Shouldn’t we be equally angered by the fact that his private, intimate conversation was taped and then leaked to the media? Didn’t we just call to task the NSA for intruding into American citizen’s privacy in such an un-American way? Although the impact is similar to Mitt Romney’s comments that were secretly taped, the difference is that Romney was giving a public speech. The making and release of this tape is so sleazy that just listening to it makes me feel like an accomplice to the crime. We didn’t steal the cake but we’re all gorging ourselves on it.
“So,” he concludes, “if we’re all going to be outraged, let’s be outraged that we weren’t more outraged when his racism was first evident. Let’s be outraged that private conversations between people in an intimate relationship are recorded and publicly played. Let’s be outraged that whoever did the betraying will probably get a book deal, a sitcom, trade recipes with Hoda and Kathie Lee, and soon appear on ‘Celebrity Apprentice’ and ‘Dancing with the Stars’.

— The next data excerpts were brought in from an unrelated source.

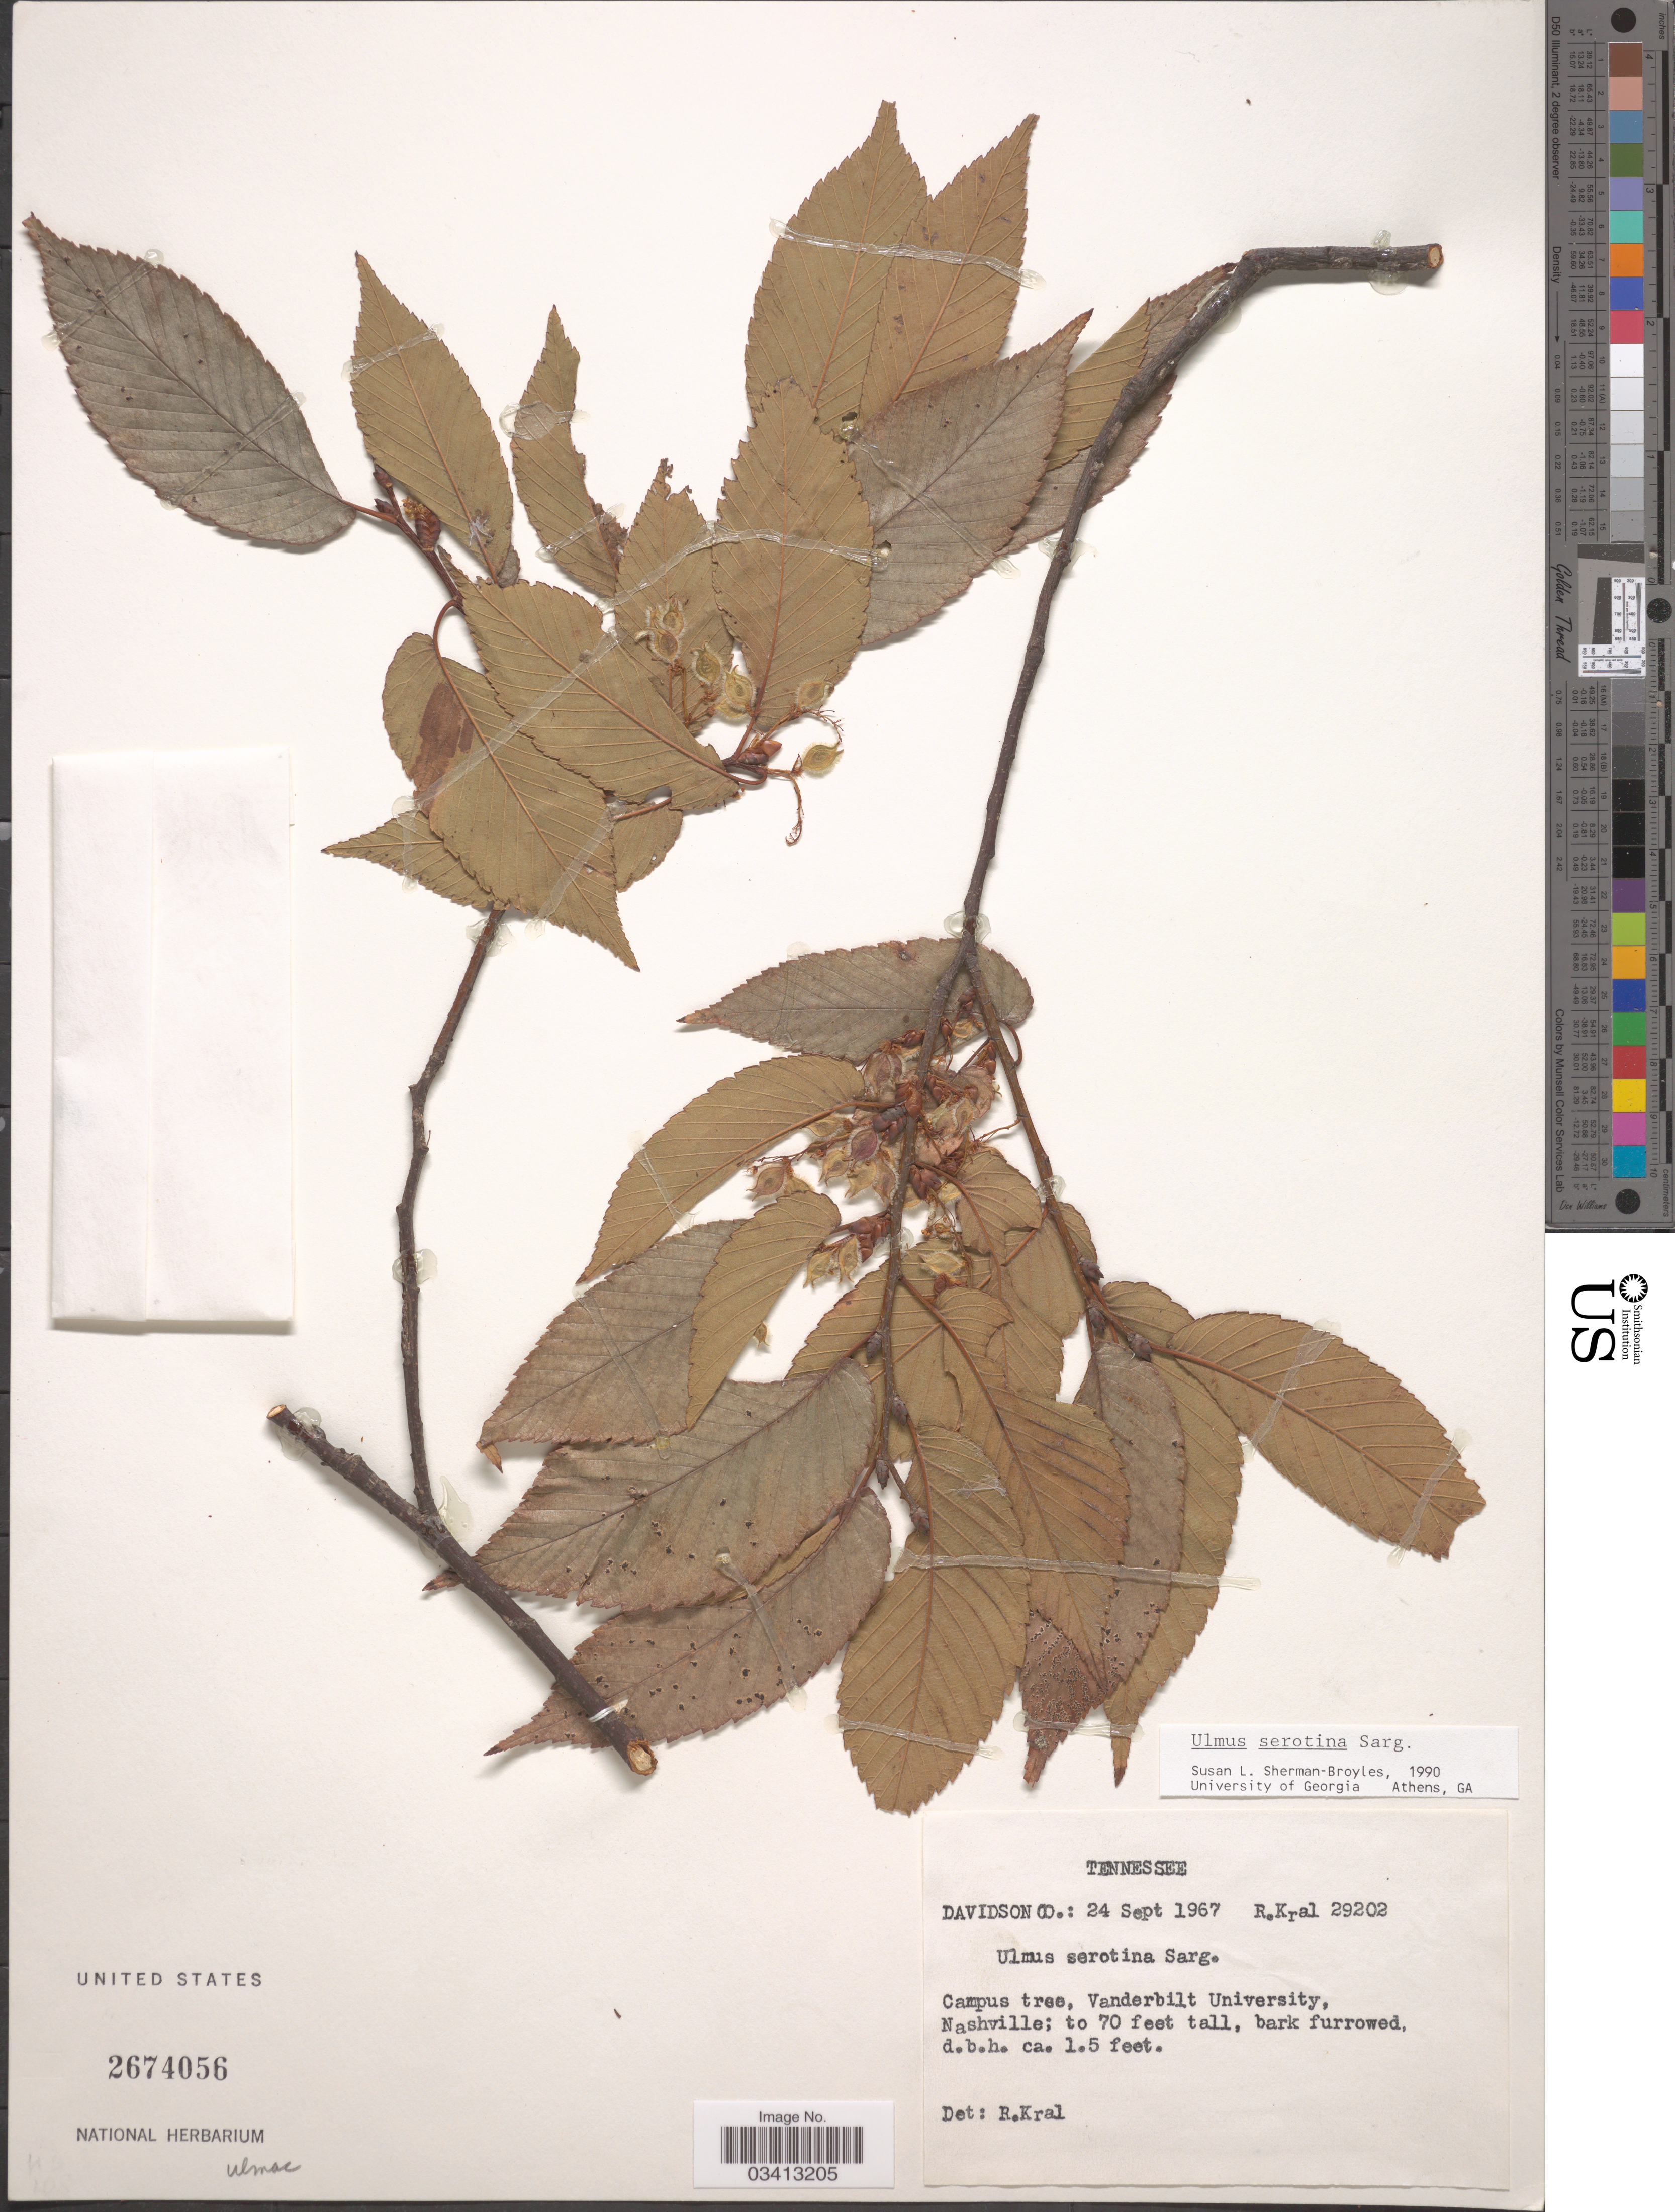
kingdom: Plantae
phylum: Tracheophyta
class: Magnoliopsida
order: Rosales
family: Ulmaceae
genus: Ulmus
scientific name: Ulmus serotina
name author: Sarg.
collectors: R. Kral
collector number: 29202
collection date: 1967-09-24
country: United States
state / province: Tennessee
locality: Davidson Co. Vanderbilt University, Nashville.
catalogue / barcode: US 2674056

Dallas Mavericks owner Mark Cuban – himself a maverick among a constellation of high-profile sports conformists, said Monday it would be unwise to succumb to the mainstream media’s fascination with making people pay for what they say, instead of what they do.
“I think there’s a constitution for a reason, right? Because this is a very slippery slope,” said Cuban. “What Donald [Sterling] said was wrong. It was abhorrent. There’s no place for racism in the NBA, any business I’m associated with, and I don’t want to be associated with people who have that position.
“But at the same time, that’s a decision I make. I think you’ve got to be very, very careful when you start making blanket statements about what people say and think, as opposed to what they do. It’s a very, very slippery slope.”